__Exercise aim__:
All that is wanted is how many lines in the records below include the string "neck".

__Given records__:
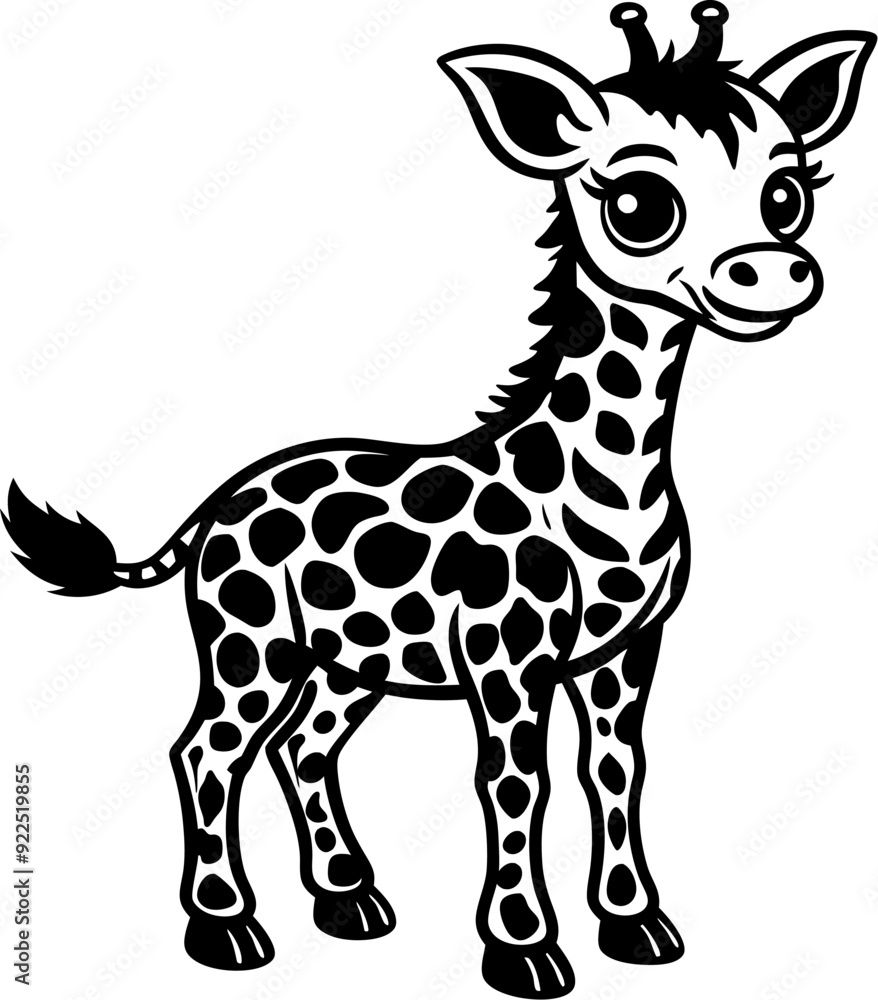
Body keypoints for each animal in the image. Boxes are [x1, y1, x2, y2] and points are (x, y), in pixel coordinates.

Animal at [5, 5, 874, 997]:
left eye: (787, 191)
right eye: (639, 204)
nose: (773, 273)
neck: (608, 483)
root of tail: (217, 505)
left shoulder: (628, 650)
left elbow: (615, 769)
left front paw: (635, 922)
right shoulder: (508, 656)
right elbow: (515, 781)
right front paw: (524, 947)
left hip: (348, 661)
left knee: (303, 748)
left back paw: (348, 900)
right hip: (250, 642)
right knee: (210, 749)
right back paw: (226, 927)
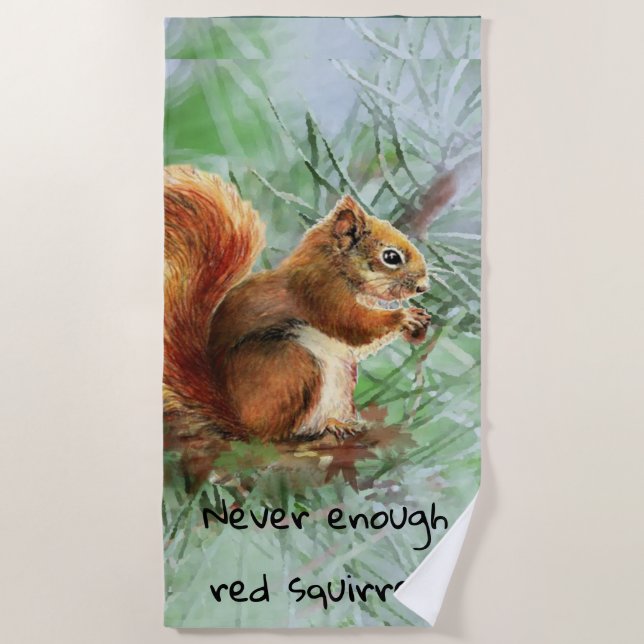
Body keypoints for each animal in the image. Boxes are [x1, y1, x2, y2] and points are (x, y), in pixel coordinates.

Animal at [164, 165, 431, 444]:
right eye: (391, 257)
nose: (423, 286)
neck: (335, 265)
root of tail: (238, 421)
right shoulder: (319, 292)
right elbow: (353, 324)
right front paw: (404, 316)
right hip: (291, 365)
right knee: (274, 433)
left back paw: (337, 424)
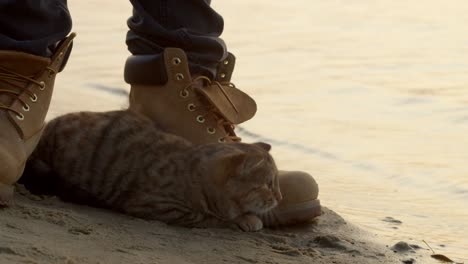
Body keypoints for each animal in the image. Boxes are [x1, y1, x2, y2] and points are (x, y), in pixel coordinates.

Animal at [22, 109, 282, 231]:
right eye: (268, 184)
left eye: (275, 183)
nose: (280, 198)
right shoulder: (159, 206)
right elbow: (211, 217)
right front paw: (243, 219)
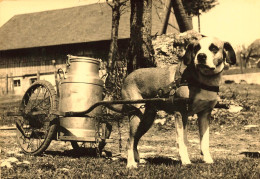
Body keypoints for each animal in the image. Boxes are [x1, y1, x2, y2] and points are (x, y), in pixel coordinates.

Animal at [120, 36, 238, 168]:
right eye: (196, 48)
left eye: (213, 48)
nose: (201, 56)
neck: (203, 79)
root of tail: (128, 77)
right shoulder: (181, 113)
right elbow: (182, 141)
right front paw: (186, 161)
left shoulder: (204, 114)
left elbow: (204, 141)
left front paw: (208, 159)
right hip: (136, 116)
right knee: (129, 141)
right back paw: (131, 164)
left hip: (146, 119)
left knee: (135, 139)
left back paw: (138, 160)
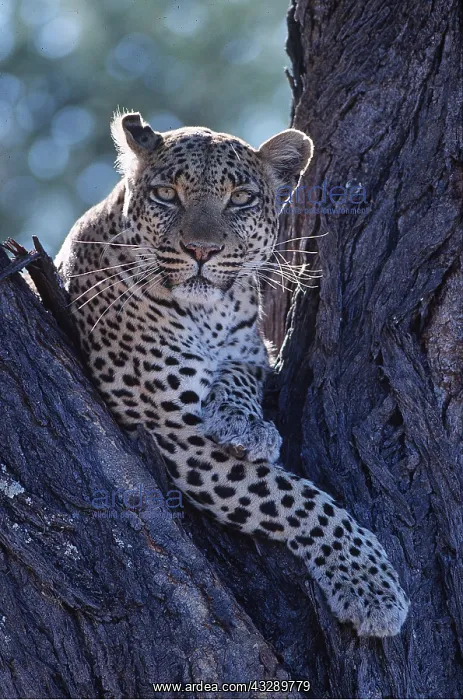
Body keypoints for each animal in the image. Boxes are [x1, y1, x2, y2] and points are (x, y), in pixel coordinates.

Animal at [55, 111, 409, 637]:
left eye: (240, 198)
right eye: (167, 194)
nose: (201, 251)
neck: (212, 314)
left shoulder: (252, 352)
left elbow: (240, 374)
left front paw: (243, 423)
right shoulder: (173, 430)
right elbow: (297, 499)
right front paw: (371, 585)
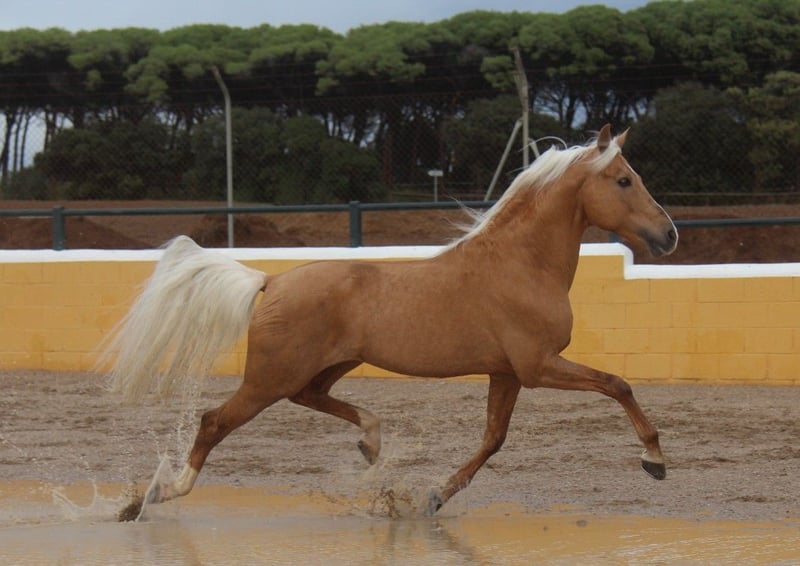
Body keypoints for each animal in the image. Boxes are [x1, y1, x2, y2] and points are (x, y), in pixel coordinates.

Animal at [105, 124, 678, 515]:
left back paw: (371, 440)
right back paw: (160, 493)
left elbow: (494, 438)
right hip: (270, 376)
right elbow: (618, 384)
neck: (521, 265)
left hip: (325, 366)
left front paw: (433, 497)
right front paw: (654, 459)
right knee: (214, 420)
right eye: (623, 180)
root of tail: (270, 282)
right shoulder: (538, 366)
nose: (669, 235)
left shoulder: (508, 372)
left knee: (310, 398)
---
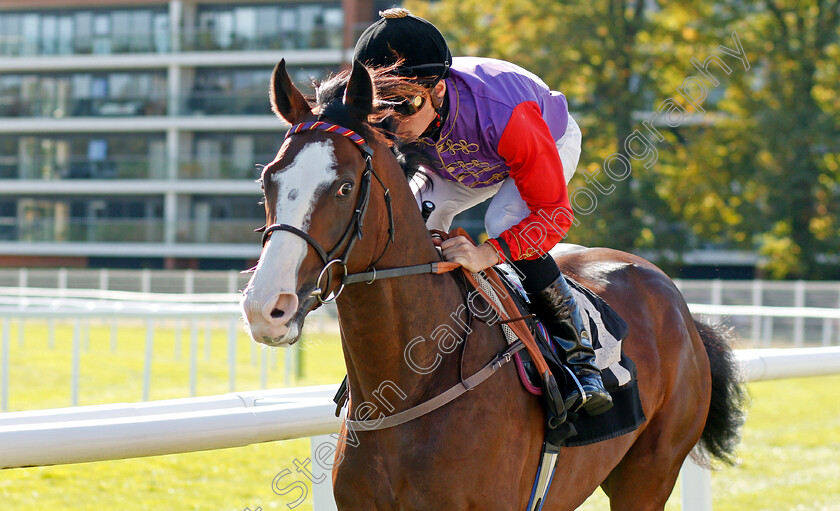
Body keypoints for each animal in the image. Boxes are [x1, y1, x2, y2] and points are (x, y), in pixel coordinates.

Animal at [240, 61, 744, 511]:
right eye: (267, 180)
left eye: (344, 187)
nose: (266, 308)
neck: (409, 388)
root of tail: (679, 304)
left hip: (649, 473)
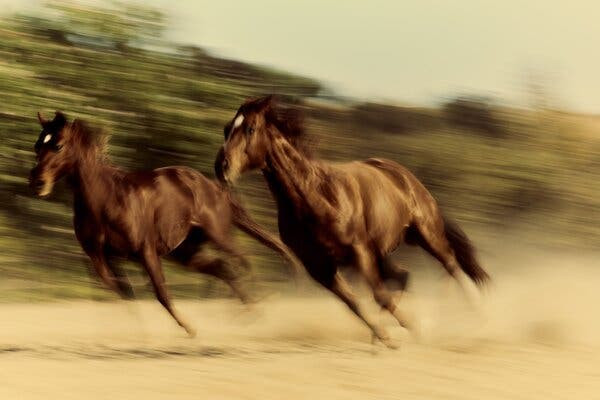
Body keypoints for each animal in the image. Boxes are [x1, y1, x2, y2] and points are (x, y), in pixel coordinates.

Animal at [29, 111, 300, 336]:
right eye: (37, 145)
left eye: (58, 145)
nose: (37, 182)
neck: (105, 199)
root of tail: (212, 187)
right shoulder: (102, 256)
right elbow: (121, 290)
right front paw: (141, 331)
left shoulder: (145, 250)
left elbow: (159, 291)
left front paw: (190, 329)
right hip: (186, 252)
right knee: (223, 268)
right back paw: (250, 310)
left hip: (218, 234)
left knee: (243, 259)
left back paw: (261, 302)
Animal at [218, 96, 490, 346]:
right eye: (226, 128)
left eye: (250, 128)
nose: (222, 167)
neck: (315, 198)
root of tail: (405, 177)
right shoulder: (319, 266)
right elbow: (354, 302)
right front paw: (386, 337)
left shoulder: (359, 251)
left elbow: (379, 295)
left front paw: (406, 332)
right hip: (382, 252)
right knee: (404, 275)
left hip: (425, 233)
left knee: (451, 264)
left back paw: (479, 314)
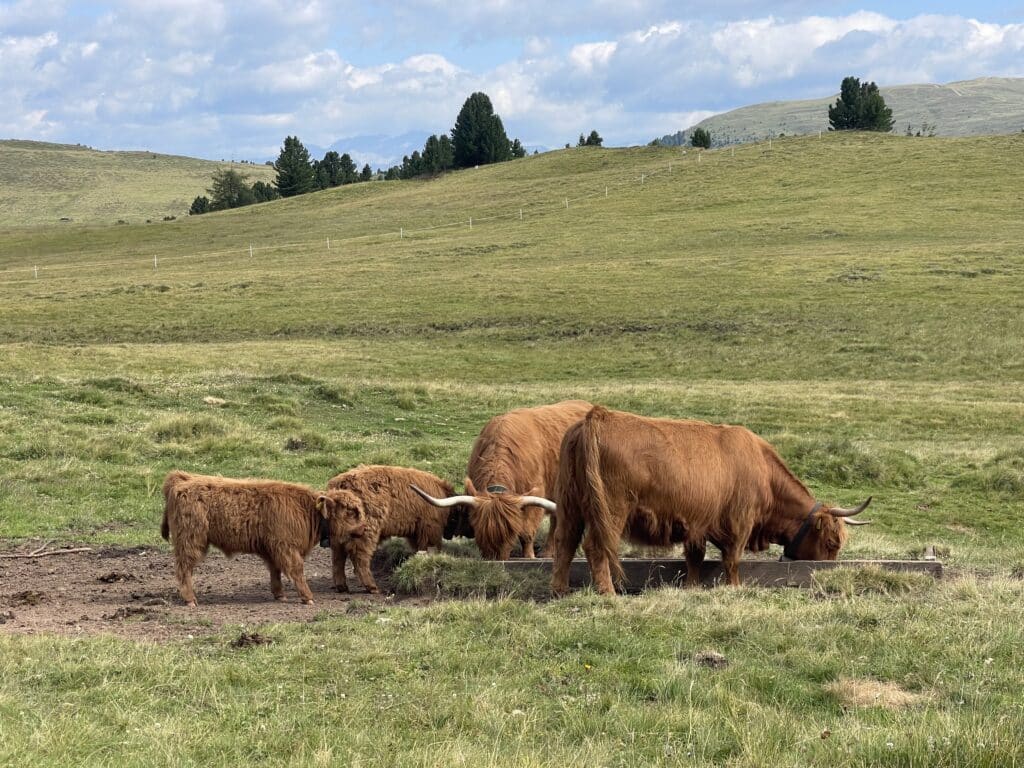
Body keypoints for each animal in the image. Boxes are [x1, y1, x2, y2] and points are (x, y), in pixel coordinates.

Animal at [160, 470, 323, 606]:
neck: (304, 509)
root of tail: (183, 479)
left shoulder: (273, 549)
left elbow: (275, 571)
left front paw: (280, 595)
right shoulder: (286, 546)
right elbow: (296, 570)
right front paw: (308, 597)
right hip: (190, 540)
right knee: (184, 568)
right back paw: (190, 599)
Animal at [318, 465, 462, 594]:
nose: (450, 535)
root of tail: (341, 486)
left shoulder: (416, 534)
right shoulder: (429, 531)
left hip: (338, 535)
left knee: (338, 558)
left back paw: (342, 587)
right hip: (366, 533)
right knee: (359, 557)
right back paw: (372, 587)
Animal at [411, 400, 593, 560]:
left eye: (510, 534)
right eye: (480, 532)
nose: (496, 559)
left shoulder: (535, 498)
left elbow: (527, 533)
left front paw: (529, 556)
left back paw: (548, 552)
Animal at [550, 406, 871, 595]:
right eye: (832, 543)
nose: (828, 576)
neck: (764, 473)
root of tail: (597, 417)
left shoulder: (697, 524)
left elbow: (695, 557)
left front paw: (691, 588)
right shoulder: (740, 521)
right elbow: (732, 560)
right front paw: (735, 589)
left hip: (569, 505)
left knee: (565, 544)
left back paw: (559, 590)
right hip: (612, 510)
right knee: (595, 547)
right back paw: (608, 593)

__Written solution__:
10